Using the records below, give the number of lines where the word "était" appears, with no further output.

***** INPUT DATA *****

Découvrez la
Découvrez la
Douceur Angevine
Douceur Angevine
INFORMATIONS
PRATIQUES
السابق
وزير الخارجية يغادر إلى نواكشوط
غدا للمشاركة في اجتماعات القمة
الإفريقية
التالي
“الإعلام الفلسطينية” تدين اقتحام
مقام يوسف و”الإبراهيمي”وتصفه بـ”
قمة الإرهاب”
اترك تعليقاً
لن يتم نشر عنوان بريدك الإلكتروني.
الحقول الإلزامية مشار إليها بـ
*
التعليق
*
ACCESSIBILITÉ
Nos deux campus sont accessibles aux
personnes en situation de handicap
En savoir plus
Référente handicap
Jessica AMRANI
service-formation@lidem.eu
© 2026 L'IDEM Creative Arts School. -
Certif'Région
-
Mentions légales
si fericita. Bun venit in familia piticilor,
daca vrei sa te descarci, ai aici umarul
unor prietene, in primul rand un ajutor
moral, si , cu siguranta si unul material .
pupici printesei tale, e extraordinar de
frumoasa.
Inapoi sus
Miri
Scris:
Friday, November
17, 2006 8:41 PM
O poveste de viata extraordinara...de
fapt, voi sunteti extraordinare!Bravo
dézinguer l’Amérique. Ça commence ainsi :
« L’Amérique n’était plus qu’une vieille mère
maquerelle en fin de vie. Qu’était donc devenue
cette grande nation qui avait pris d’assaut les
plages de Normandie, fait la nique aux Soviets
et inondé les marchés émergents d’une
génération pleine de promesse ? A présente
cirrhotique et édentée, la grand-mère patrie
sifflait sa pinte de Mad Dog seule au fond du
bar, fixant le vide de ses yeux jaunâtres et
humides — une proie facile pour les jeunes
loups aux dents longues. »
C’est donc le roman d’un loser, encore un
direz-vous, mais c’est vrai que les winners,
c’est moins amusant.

*****

SOLUTION TO THE EXERCISE: 2